Brief → Out of the data below, copy every line with the string "linejoin".

▬▬▬▬▬▬▬▬▬▬

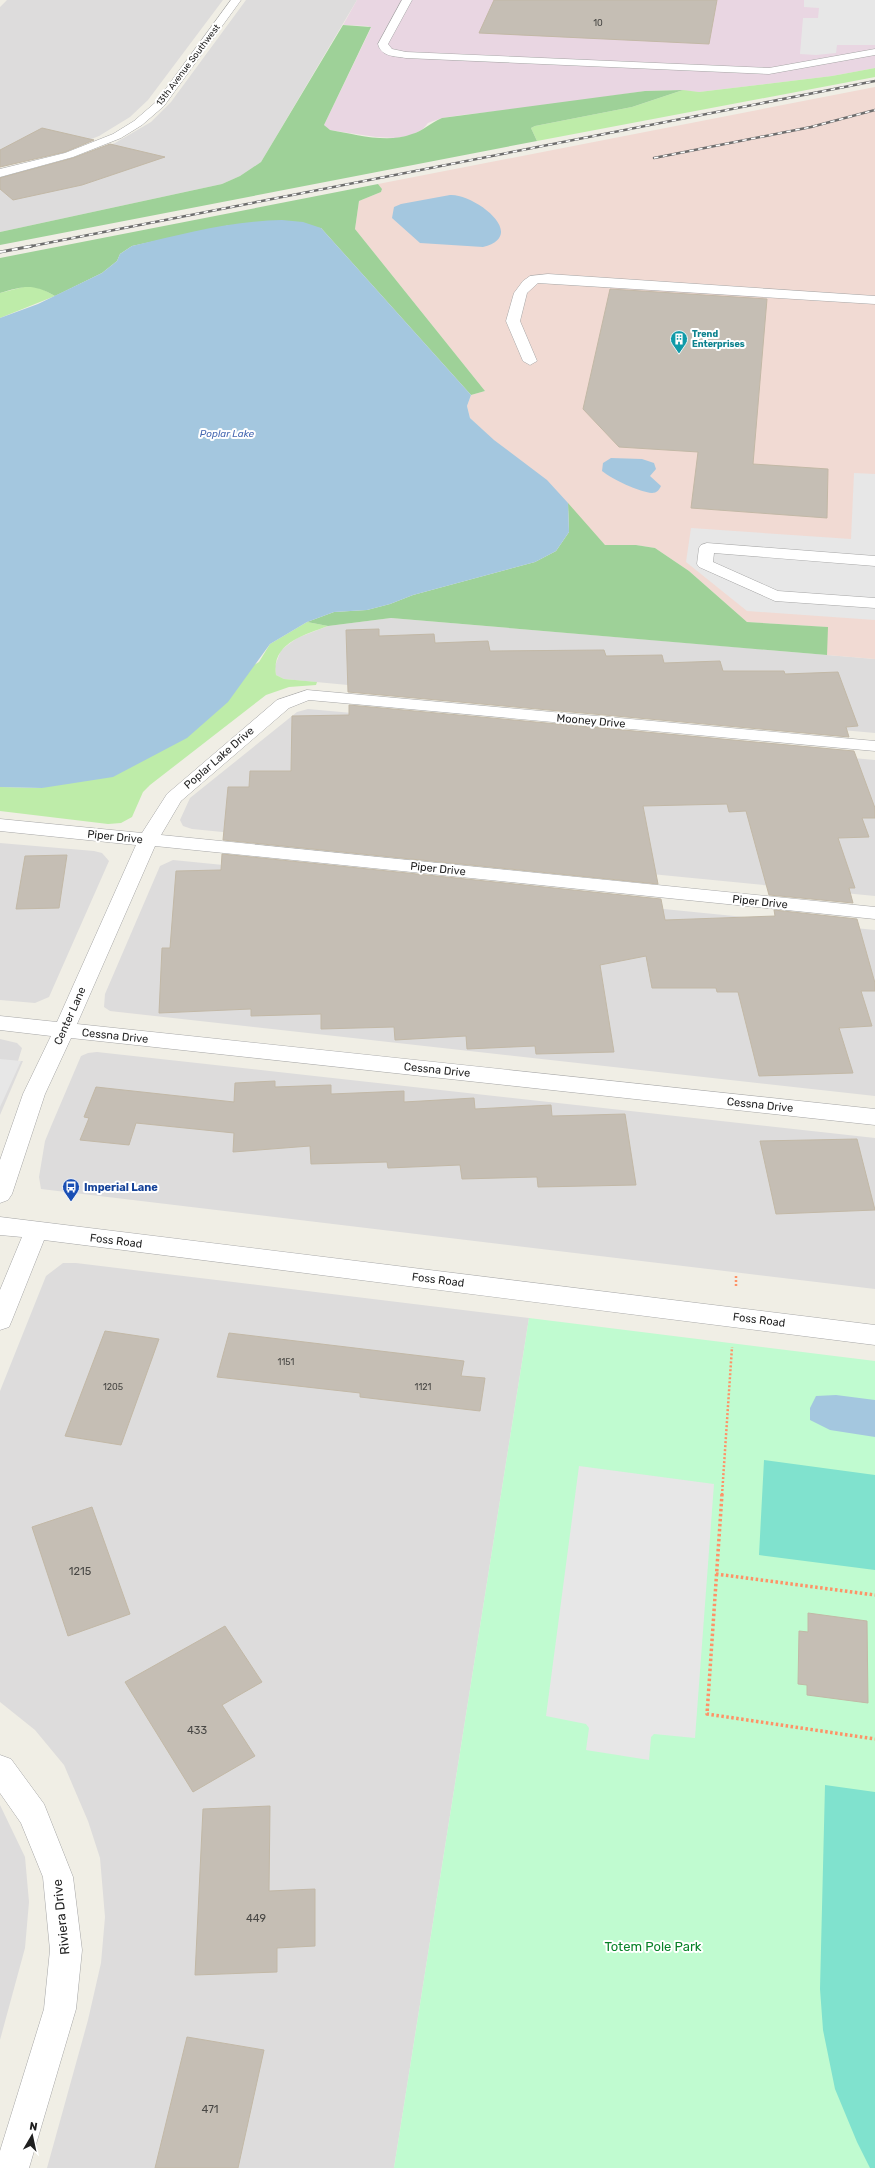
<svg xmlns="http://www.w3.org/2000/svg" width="875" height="2168" viewBox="0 0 875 2168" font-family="Rubik,sans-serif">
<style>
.residential{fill:#dddcdc}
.commercial{fill:#f1dad3}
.industrial{fill:#e9d6e2}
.grass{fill:#beeca9}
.forest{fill:#9ed198}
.park{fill:#c0fbd0}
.pitch{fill:#80e2ce}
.parking{fill:#e7e7e7}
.water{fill:#a4c7df}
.building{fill:#c5beb4;stroke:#c2b8a6}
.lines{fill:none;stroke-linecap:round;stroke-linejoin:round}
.minor-casing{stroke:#a6a6a6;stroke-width:1}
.path-far1{stroke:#fe9267;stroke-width:2.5;stroke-dasharray:2 2;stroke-linecap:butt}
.path{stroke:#fe9267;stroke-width:3.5;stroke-dasharray:2.5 2.5;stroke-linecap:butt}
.minor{fill:#fff;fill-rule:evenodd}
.rail-far1-casing{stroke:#6d6d6d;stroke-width:2.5}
.rail-casing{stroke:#6d6d6d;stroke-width:3}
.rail-far1{stroke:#fff;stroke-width:1.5;stroke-dasharray:4.5;stroke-linecap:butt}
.rail{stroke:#fff;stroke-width:2;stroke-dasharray:6;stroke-linecap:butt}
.labels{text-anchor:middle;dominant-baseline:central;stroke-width:4;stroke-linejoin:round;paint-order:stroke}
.number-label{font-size:9px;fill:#484744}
.far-street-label{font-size:9px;fill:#1f1f1f;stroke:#fff}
.far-culture-label{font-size:9px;font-weight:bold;fill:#0d838f;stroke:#fff;text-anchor:start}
.far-water-label{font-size:10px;font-style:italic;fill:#4769b2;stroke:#fff}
.street-label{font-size:11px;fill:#1f1f1f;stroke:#fff}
.transit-label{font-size:11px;font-weight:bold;fill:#164399;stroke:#fff;text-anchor:start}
.near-number-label{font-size:11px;fill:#484744}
.near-street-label{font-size:13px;fill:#1f1f1f;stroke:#fff}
.near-park-label{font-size:13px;fill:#088228;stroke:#fff}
</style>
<rect width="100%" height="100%" fill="#f0eee5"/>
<path class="residential" d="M7,0h216l-75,100 -18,17 -31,19 -23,9 -76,21v-159z
M246,0h111l-96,162 -21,14 -18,8 -222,48v-55l71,-18 44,-16 36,-21 20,-20z
M391,618l484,41v74l-527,-48 -64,-6 -8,-4 -1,-9 6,-16 16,-12 31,-12z
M308,709l567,51v136l-683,-67 -9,-3 -3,-6 10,-22 107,-86z
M0,843l94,8 8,2 7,8 -60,136 -14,6 -35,-3z
M173,860l702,70v166l-765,-85 -6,-4 1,-13 55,-128z
M0,1039l17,4 5,5 -4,13h5l-23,54z
M97,1052l778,86v151l-834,-100 -2,-12 6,-36 7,-17 29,-68 7,-3z
M63,1263h13l453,55 -135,850h-347l41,-148 13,-57 4,-46 -5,-59 -12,-37 -24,-56 -29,-35 -35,-28v-311l46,-115z
M0,1805l25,52 4,45 -4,46 -25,92z"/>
<path class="commercial" d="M875,87v572l-48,-4v-28l-80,-5 -58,-51 -34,-23 -19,-3h-31l-135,-127 -3,-12 4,-11 14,-4 -130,-162 4,-28 22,-9 1,-3 -4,-5z"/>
<path class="industrial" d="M357,0h518v68l-43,8 -133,16 -27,-2 -27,1 -109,16 -74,8 -20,3 -14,5 -5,6 -11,6 -16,3 -20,-1 -47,-7 -5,-5 47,-97 -3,-2 -25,-1z"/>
<path class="grass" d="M875,68v9l-338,64 -6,-13 4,-2 97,-19 51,-17 16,2 133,-16z
M32,286l10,3 13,7 -55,22v-25l23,-6z
M307,622l21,4c-24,9 -57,17 -52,49l8,4 33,3 -1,3 -27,2 -23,8 -116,90 -7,7 -11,25 -11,6 -13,1 -108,-13v-24l42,1 217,-126 11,-18z"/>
<path class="forest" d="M343,25l28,2 -47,98 6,5c25,4 57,14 82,4 11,-3 18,-11 30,-16l203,-27 38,-1 -51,17 -97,19 -4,2 6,13 -537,104v-13l222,-48 18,-8 21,-14z
M378,184l4,5 -1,3 -22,9 -4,28 130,162 -14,4 -150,-167 -91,-3 -98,21 -12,8 -3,7 -15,12 -47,23c-23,-13 -31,-10 -55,-3v-35z
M568,503l37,42h31l19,3 34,23 58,51 81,5 -1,28 -436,-37 -63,8 -21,-4 27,-10 33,-2 23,-6 23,-9 122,-33 21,-11 13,-19z"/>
<path class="park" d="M529,1318l346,43v807h-481z"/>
<path class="pitch" d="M764,1460l111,15v95l-116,-15z
M825,1785l50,7v376h-5l-13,-26 -22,-53 -12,-59 -3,-41z"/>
<path class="parking" d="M804,0h71v45h-38l-1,8 -20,2 -16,-1 3,-36h15l1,-10 -15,-1z
M854,473l21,1v146l-128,-9 -61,-49 5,-34 160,11z
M0,1059l21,2 -21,46z
M579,1466l135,18 -19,254 -41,-4 -3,3 -2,23 -63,-10 3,-22 -3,-4 -40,-8z"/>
<path class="water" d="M450,195c23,-2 80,40 33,52l-63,-4 -28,-25 2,-11 7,-3z
M282,220l21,2 18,6 150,167 -4,11 3,12 24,22 53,40 21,23 1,29 -13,19 -21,11 -122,33 -23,9 -23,6 -33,2 -27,10 -37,22 -42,58 -41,36 -74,39 -71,11 -42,-1v-469l38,-14 64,-31 15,-12 3,-7 12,-8c50,-12 99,-25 150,-26z
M611,458l31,1 12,4 2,6 -6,7 11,10c-2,4 -4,7 -9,7 -13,-1 -40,-14 -50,-22l1,-8z
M836,1395l39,5v37l-45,-7 -20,-10v-12l6,-12z"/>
<path class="building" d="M494,0h223l-8,44 -230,-11z
M42,128l52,12 -29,12 -65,15v-17z
M110,144l55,13 -83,28 -69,15 -13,-11v-11l73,-20z
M610,289l157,10 -14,165 75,5 -1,49 -136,-10 7,-56 -79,-5 -36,-38z
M379,629v7l55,-2 1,9 53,-2 2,10 114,-1 2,6 56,-1 2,8 56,-2 3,10h61l1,3 53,-2 20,54 -12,1 3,10 -501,-45 -2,-62z
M349,705l505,46 21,57v10h-13l7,19 -31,1 17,50h-6l4,15 -84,-8 -23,-84 -17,1 -2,-8 -84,2 15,78 -435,-44 5,-53h21l1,-16h41l1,-55 57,-1z
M222,854l439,45 4,21 110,-4 -1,-6 83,9 18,64v8h-14l11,35 -33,2 14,45 -94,3 -21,-84h-21l-1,-4h-64l-6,-32 -46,9 14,87 -78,2 -1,-8 -68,3 -1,-13 -71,4 -1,-13 -73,2v-15l-70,2v-7l-92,4 3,-65h8l6,-77 45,-1z
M67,855l-8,53 -43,1 9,-53z
M275,1081v6l56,-2v9l73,-3v11l70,-4 1,11 76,-4 1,11 73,-2 11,71 -98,2 -1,-10 -75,2 -2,-14 -72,3 -1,-6 -76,2 -1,-18 -77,6 1,-19 -98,-10 -7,22 -49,-5 9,-22 -5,-1 12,-30 138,15 1,-19z
M857,1139l18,71 -99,4 -16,-73z
M105,1331l54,8 -38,106 -56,-9z
M229,1333l235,28 -3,15 24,2 -5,33 -120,-14v-4l-143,-16z
M92,1507l38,107 -62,22 -36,-109z
M808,1613l59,8 1,82 -61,-8v-10l-9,-1 1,-53 9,1z
M225,1626l37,56 -40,23 33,51 -62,36 -68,-110z
M270,1806l-1,85 46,-2v57l-38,2v24l-82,3 8,-166z
M187,2037l77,13 -26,118h-83z"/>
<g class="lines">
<g class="minor-casing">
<path id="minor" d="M231,0h10l-77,106 -22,19 -21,13 -48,19 -73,20v-8l65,-16 48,-19 21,-13 22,-19z
M402,0h10l-24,44 4,5 14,3 363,16 106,-19v6l-106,19 -363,-16c-11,-2 -25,-1 -28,-14z
M548,274l327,22v8l-337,-21 -11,10 -7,28 17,40 -7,4 -7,-4 -17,-40 8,-28 9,-12 7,-5z
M707,543l168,13v10l-161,-13 -1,9 65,29 97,7v10l-100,-7 -76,-34 -2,-3 2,-16 2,-3z
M307,690l568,51v10l-566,-51 -20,8 -108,93 -20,34 714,72v12l-720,-73 -78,178 798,85v16l-804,-87 -26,56 -33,100 -4,6 -8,3v-43l23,-66 28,-58 -51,-6v-14l57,6 79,-177 -136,-14v-12l142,14 25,-39 110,-94z
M0,1217l875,108v20l-831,-105 -32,80 -3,7 -9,3v-40l22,-53 -22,-2z
M0,1755l11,4 33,45 4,10 25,63 9,73 -6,59 -47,159h-29v-17l44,-142 6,-59 -7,-73 -22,-54 -21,-30z"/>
</g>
<path class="path-far1" d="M736,1276v11
M722,1495l10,-148"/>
<path class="path" d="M722,1494l-15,220 168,25
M716,1574l159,21"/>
<use href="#minor" class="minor"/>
<g class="rail-far1-casing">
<path id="rail-far1" d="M654,158l157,-31 64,-17
M27,247l848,-166"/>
</g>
<g class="rail-casing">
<path id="rail" d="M0,252l32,-6"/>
</g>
<use href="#rail-far1" class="rail-far1"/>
<use href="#rail" class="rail"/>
</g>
<defs>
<g id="building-pin" transform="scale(0.9)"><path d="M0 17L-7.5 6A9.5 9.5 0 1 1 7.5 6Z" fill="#0f9aa8" stroke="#fff"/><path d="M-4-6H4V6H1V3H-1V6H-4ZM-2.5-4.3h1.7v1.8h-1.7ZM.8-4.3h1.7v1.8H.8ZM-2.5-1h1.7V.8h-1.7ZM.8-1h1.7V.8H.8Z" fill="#fff"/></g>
<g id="bus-pin" transform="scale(0.9)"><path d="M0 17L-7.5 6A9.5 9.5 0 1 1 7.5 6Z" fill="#1a4fb4" stroke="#fff"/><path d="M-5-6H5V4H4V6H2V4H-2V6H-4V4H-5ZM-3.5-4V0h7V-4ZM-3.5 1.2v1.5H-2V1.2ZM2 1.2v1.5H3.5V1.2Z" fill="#fff"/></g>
</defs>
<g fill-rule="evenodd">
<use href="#building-pin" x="679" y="339"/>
<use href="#bus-pin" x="71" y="1187"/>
</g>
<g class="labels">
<g class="number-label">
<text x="598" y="23">10</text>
<text x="286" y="1362">1151</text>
<text x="113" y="1387">1205</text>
<text x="423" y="1387">1121</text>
</g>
<g class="far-street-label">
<text transform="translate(188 65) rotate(-53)">13th Avenue Southwest</text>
</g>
<g class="far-culture-label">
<text x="692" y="334">Trend<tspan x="692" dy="10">Enterprises</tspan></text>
</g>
<g class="far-water-label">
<text x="227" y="434">Poplar Lake</text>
</g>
<g class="street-label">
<text transform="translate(591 721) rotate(5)">Mooney Drive</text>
<text transform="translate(219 758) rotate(-41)">Poplar Lake Drive</text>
<text transform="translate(115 837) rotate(6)">Piper Drive</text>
<text transform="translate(438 869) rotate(6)">Piper Drive</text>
<text transform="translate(760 902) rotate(6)">Piper Drive</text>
<text transform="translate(70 1016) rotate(-66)">Center Lane</text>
<text transform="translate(115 1036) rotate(6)">Cessna Drive</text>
<text transform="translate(437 1070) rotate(6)">Cessna Drive</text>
<text transform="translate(760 1105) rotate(6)">Cessna Drive</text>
<text transform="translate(116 1241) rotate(7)">Foss Road</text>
<text transform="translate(438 1280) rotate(7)">Foss Road</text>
<text transform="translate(759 1320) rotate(7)">Foss Road</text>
</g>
<g class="transit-label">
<text x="84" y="1187">Imperial Lane</text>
</g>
<g class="near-number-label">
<text x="80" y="1571">1215</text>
<text x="197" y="1730">433</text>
<text x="256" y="1918">449</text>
<text x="210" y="2109">471</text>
</g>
<g class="near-street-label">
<text transform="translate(61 1917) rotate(-96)">Riviera Drive</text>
</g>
<g class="near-park-label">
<text x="653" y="1946">Totem Pole Park</text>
</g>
</g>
<g transform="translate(32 2136) rotate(9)" stroke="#ffffff" stroke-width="3" paint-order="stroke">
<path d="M0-3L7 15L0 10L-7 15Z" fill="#1f1f1f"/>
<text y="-6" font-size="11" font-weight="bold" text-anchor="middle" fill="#1f1f1f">N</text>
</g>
</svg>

▬▬▬▬▬▬▬▬▬▬

Task response →
.lines{fill:none;stroke-linecap:round;stroke-linejoin:round}
.labels{text-anchor:middle;dominant-baseline:central;stroke-width:4;stroke-linejoin:round;paint-order:stroke}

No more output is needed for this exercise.